Officials with Advocate Health Care, Chestnut, OSF HealthCare, the county and other organizations shared the success McLean County has had in mental health and drug treatment and what hurdles officials still face.
"We're initiating programs to better utilize the crisis stabilization unit here at Chestnut, to try to divert individuals ... instead of into the criminal justice system or into the emergency (room)," said McLean County Administrator Bill Wasson. "It's a win-win for the community if we can ... increase our support systems within the community, especially for those frequent utilizers."
McLean County Sheriff Jon Sandage said an expansion to the county's jail still under construction should help those who do enter the criminal justice system get treatment.
Officials around the room told Harold they hope she can lobby legislators to improve Medicaid reimbursements and change the state's mental health code, which "does not allow us sometimes to assist patients in need because of all the regulations," said Renee Donaldson, Advocate's director of behavioral health, including guidelines for patient information sharing.
Officials said housing, especially for those with violent histories, and a broader stigma about mental health also are roadblocks to getting residents the treatment they need.
Joan Hartman, Chesnut's vice president of behavioral health, said she'd like Illinois to be a "trauma-informed state," a designation Wisconsin passed into law that shows support for those who have suffered emotional trauma and directs providers to keep it in mind during treatment.

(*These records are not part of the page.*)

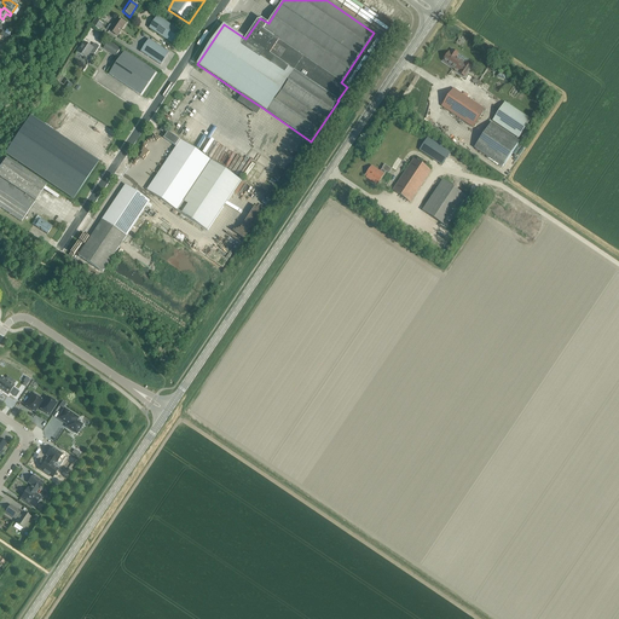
[(149,29),(174,46),(183,33),(157,17),(149,29)]
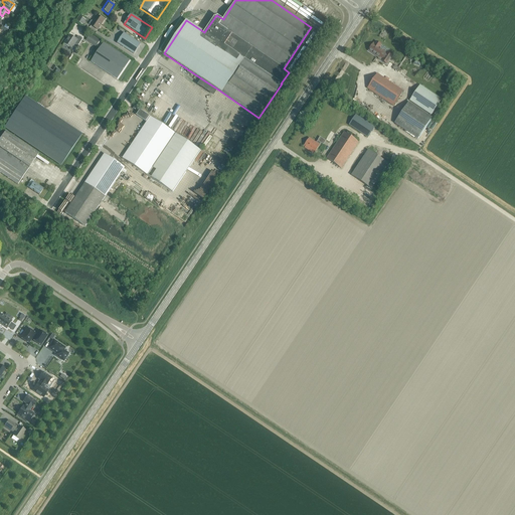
[(89,24),(98,30),(104,20),(97,16),(93,22),(92,21),(89,24)]
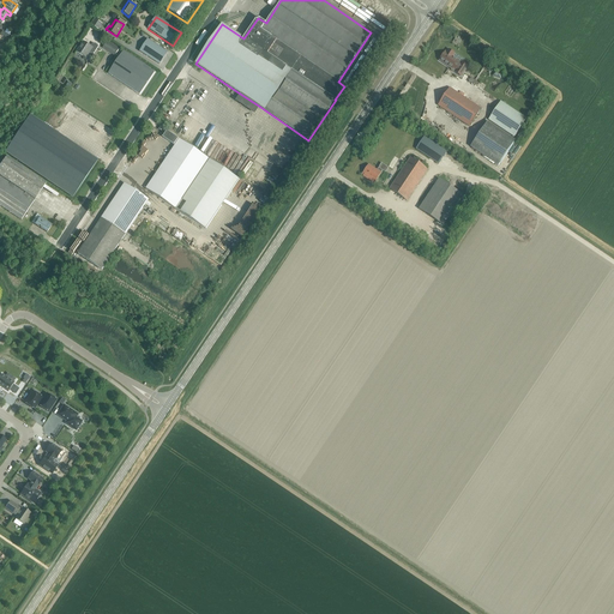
[(148,40),(139,52),(160,65),(168,53),(148,40)]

Sandage also told Harold, a Champaign attorney, he opposes legalizing marijuana, part of Democratic governor nominee J.B. Pritzker's platform. State Sen. Jason Barickman, a Bloomington Republican, has also spoken in favor of legalization.
Harold's opposition includes state Sen. Kwame Raoul of Chicago, the Democratic nominee who was leading Harold by nine points in a recent poll, and Libertarian nominee Bubba Harsy.